Jonathon was twenty years old. I hadn't seen his mom since I was a teenager and she was a small child. Jonathon is the grandson of Gary, the several-years-younger brother of my dad. Gary used to take me shooting when I was a kid. I'm six-four and some change, and I look up at Gary, who claims he's six-seven but appears at least an inch taller.

My dad was one of eight kids, my mom one of six. I have a lot of cousins, especially considering that most of my cousins have kids, those "first cousins once removed." I think of the days when both sets of grandparents were alive. We'd have big family gatherings and I'd catch up with the lives of my first and second cousins. We'd watch the adults laugh, and some of the younger aunts and uncles would play with us.

My extended family is spread around the country nowadays, as is the case with so many families. Only weddings or funerals prompt family gatherings of any size.

I never met my cousin Jonathon, the son of my cousin Leigh Ann, who was so doggone cute as a little kid that it hurt to look at her. I only know him by what I've heard and read.

He was a child who always loved working with his hands, be it making music, creating art, or building something. He was a quiet guy who didn't seek the limelight, and a loyal friend. He seemed one of those people who could put friends in a better mood with his presence. He seemed one of those people who left more in this life than he took.

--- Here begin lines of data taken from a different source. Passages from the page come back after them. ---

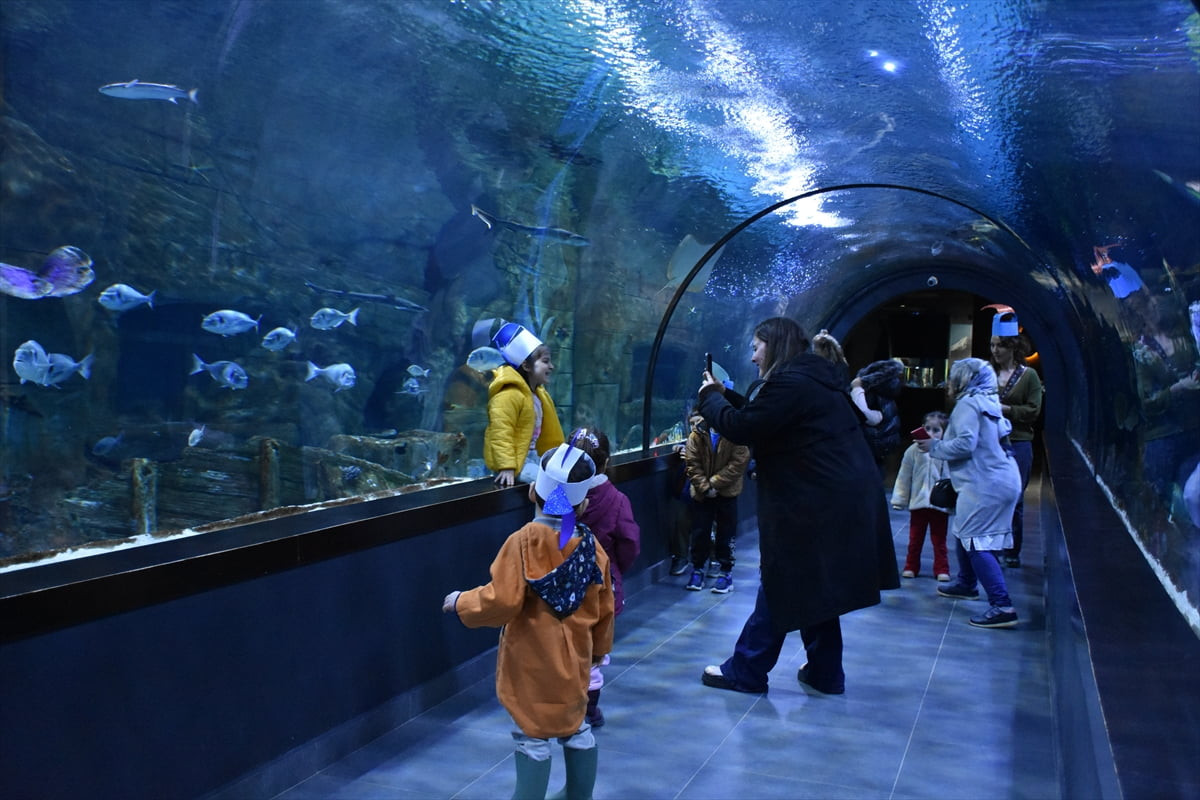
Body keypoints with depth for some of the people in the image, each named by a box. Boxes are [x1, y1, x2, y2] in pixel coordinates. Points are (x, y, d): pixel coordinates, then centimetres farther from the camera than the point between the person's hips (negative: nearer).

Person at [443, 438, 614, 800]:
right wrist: (598, 649, 23)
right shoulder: (592, 547, -1)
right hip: (573, 659, 6)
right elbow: (603, 610, 7)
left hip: (532, 660, -5)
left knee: (533, 736, 3)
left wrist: (461, 602, -5)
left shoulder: (523, 542, -17)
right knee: (575, 728, 22)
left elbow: (503, 602, -23)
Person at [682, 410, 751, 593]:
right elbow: (692, 463, -5)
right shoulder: (697, 434, -5)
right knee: (700, 532, 8)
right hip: (702, 493, 2)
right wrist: (704, 487, -13)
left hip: (727, 493, -2)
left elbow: (739, 463, -15)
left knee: (726, 533, 6)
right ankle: (697, 569, 22)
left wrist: (714, 483, -16)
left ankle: (725, 571, 19)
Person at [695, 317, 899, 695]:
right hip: (837, 498, 10)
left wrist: (710, 397, -1)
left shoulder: (789, 383, -18)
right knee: (811, 588, 17)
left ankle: (744, 671, 11)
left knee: (781, 587, 0)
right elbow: (760, 419, 22)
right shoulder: (810, 378, 16)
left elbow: (741, 427, -17)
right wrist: (725, 394, 17)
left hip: (816, 503, -10)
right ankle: (824, 672, 24)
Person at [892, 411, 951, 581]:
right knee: (915, 539, 13)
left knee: (939, 540, 9)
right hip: (918, 503, 2)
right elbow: (904, 477, 2)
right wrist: (899, 499, 3)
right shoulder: (914, 450, -3)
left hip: (940, 503, -2)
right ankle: (911, 567, 24)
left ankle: (942, 569, 19)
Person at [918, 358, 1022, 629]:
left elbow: (965, 443, -22)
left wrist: (934, 447, -8)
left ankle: (1002, 606, -18)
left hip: (985, 484, -10)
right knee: (964, 532, 23)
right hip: (1003, 479, 10)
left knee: (976, 541, -12)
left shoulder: (968, 404, -12)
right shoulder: (988, 404, 17)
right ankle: (966, 584, 40)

I never met Jonathon, but I'll never forget him. I wish I could stand close to his grandfather and his parents and his siblings today as he's laid to rest, but I can't. But, there are other ways to say goodbye. There are other ways to remember. I'll remember Jonathon, my twenty year-old cousin who lost his life in a car accident, and I'll do my best to celebrate his life.

Tuesday, September 08, 2009

What's in a Name?

We lost my dad in '91, and my mom in 2001, when Dylan was fifteen months old.

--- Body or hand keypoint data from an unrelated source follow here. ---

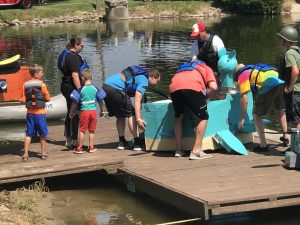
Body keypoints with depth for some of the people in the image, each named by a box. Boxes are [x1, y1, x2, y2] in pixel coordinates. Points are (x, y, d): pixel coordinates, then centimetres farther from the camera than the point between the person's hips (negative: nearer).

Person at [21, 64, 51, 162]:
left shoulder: (26, 85, 0)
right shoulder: (42, 85, -10)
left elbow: (23, 99, 0)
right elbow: (48, 98, -5)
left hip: (30, 113, 3)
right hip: (40, 112, -3)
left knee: (28, 134, 7)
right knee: (42, 134, 10)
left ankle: (25, 154, 2)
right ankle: (43, 153, 18)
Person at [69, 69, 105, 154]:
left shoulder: (81, 89, -7)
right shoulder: (95, 89, 1)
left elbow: (75, 102, -4)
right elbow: (100, 101, 9)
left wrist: (71, 112, 7)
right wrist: (102, 111, 23)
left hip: (84, 111, -3)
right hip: (93, 111, 3)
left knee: (82, 130, 4)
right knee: (92, 130, 12)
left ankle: (79, 148, 8)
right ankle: (91, 147, 15)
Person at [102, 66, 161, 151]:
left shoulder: (140, 75, 27)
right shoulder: (144, 81, -2)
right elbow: (137, 101, -13)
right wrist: (138, 119, -17)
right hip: (115, 88, -9)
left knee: (120, 116, 19)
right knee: (131, 114, 1)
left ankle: (122, 142, 20)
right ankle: (137, 143, 0)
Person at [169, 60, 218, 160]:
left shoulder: (184, 66, 43)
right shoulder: (207, 68, 30)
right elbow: (213, 87, 12)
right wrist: (205, 92, 30)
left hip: (174, 88, 4)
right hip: (193, 87, -4)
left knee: (178, 117, 25)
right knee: (202, 118, 8)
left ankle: (179, 149, 26)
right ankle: (196, 151, -1)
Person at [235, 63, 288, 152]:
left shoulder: (242, 75, 13)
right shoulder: (253, 69, 36)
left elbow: (244, 98, 5)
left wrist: (242, 118, 9)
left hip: (268, 87, -7)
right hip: (281, 83, 7)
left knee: (257, 115, 7)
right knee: (280, 110, 31)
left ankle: (263, 145, 7)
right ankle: (285, 137, 38)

I think a lot about Mom and Dad. They weren't perfect, but I admire what they offered as parents, especially considering their growing-up years.

Now again, my mom wasn't perfect, but I think I was in the front rows when they handed out mothers. My mom was kind, patient, fair-minded, compassionate, and she had one of the most infectious laughs you'd ever hear.

She was hard-headed as heck, though. Good thing, or she would have been too good to be true.

About a year after Dad died, I stopped by one morning to have coffee with Mom.

I asked, "Mom, how did you and Dad decide on my name?"

Hal is my nickname. Harold is my given name.

Mom didn't hesitate. My sweet, kind, loving, almost too good to be true mom didn't hesitate.

She answered, "I never did like your name."
I said, "Huh?"
She repeated, "I never did like your name. Your dad marched in after you were born and announced that he wanted to name you 'Harold,' and I was in no shape to argue."

Stop laughing. It's not funny. Really. Stop laughing.